Section 6. Duties of the Executive Director. The Executive Director of the Society shall be the Society’s chief administrative officer, and for the purposes of managing the corporation day-to-day, be considered the Corporate Secretary. The executive director is responsible to the Executive Committee, and shall confer regularly with the Society’s members on all matters of Society policy, and on major matters of the Society’s operations. The Executive Director shall be appointed by the Board of Directors, which shall have full power to fix the Executive Director’s salary and term of service.

ARTICLE VIII — COMMITTEES
Section 1. Standing and Special Committees. The Board of Directors shall determine the need for all Directors, and by appropriate resolution will set forth their duties and responsibilities.

ARTICLE IX — AMENDMENTS TO BYLAWS
Section 1. How Amended. These bylaws may be amended by a two-thirds vote of those present at any regular or Special Meeting, provided notice of the proposed change shall have been mailed by the Secretary or other authorized representative to each member at least two (2) weeks prior to such meeting (announcement in a regular publication of the Society shall satisfy this requirement).
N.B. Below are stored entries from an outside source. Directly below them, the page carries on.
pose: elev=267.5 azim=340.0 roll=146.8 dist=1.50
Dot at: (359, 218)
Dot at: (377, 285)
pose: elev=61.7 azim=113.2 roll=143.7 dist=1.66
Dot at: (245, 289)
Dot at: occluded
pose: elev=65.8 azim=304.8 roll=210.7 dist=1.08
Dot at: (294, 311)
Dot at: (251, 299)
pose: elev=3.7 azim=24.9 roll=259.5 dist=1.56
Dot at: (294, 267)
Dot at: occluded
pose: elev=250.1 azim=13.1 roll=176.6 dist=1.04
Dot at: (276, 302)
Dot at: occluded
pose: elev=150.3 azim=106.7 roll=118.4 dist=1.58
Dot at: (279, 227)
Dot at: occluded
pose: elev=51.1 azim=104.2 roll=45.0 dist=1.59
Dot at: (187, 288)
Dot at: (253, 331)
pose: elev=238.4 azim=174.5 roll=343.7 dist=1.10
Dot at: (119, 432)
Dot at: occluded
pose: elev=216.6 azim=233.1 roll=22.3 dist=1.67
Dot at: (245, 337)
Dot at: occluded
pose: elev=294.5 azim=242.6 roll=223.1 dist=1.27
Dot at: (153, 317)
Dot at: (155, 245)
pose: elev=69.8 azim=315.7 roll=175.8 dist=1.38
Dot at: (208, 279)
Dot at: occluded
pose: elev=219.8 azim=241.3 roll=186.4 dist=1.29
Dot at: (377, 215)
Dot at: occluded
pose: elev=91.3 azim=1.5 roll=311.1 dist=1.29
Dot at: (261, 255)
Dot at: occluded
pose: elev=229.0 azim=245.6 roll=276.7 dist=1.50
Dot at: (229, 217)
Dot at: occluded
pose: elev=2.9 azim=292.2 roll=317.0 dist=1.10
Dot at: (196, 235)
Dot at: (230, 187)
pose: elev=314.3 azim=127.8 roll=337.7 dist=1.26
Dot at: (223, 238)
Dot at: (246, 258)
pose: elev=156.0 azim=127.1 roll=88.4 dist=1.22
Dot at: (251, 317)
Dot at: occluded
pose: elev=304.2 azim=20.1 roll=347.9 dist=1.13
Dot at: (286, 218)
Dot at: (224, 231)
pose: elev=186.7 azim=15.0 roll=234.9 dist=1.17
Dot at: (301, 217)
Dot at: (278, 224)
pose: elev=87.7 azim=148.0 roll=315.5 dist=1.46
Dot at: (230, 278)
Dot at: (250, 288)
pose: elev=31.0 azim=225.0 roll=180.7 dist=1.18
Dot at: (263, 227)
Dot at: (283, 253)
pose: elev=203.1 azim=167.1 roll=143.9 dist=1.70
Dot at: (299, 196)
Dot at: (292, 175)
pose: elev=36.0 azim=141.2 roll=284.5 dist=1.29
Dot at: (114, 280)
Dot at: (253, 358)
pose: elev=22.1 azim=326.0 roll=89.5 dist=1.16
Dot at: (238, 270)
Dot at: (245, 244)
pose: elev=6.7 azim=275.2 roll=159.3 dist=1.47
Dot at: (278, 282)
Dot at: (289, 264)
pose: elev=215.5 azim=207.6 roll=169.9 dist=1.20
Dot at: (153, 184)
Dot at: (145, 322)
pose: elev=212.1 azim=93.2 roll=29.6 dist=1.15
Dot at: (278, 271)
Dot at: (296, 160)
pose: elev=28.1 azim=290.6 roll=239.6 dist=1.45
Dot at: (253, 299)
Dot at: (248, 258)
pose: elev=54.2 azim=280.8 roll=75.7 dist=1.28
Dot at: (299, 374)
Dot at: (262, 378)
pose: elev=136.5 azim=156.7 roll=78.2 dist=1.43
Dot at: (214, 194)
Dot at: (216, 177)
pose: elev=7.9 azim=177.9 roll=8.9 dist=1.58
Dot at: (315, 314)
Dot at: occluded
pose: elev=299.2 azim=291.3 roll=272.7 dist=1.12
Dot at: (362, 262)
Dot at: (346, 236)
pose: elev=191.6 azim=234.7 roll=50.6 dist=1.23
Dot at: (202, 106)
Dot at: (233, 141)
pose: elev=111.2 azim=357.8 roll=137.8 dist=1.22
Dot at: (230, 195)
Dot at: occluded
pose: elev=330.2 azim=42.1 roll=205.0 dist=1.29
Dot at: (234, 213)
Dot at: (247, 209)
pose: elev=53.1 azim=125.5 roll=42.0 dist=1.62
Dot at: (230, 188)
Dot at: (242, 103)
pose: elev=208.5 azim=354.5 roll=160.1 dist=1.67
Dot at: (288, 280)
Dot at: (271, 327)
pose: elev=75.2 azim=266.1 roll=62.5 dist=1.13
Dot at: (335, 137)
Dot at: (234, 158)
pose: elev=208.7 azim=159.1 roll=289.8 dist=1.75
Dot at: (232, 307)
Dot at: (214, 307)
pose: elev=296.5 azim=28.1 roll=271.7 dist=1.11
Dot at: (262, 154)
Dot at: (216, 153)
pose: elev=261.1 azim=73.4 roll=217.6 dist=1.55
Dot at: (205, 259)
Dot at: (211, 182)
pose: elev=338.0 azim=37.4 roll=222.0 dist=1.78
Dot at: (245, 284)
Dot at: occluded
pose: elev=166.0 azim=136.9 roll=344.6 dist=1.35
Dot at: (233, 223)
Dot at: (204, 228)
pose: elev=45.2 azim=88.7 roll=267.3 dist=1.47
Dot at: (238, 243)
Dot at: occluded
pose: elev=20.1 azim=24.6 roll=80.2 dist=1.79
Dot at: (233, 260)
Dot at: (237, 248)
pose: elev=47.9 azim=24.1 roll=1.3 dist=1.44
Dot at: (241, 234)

All proposed amendments shall first receive the approval of the Board of Directors.

AMENDMENTS TO THE BYLAWS OF SND
The original name upon incorporation in 1979 was “The Society of Newspaper Designers.”

The name was changed to “The Society of Newspaper Design” in September 1981.

1. The bylaws were adopted in October 1984.
2. The name change to the “Society for News Design” was approved by the membership in October 1997, in San Diego.
3. The insertion of the word “international” in Article II was approved by the membership in September 1998, in Philadelphia.
4. The rewrite of the bylaws to expand the board to include committee chairs as “Program Directors;” allow the board to expand the number of regions; and language to clean up gender references, was approved by the membership in Minneapolis, September 2000.
5. The bylaws were amended again in November 2002, in Savannah, Ga., and accepted by the membership, to “shorten” the officer ladder to three officers and to add three representatives from other journalism organizations to the Executive Committee.
6. The bylaws were amended in September 2010, in Denver, Colo., at a Special Meeting of the Membership, to clarify language in Article V, Section 1, to clarify how elections shall be conducted in the absence of an Immediate Past President; and to add to Article V Sections 3 and 4, establishing the process for officer nominations and formalizing the officer ladder.
7. The bylaws were amended in November 2013, in Louisville, Ken., to count as present at board meetings those attendees participating electronically.
8. The bylaws were amended in April 2015, in Washington, D.C., to remove the stipulation that ballots remain open and election results announced up to the time of the annual business meeting. Article V was changed to allow for election results to be announced electronically.
9. Article VI, Section 3 of the bylaws were amended in April 2015, in Washington, D.C., to provide for three (3) year terms instead of two (2) for Regional Directors.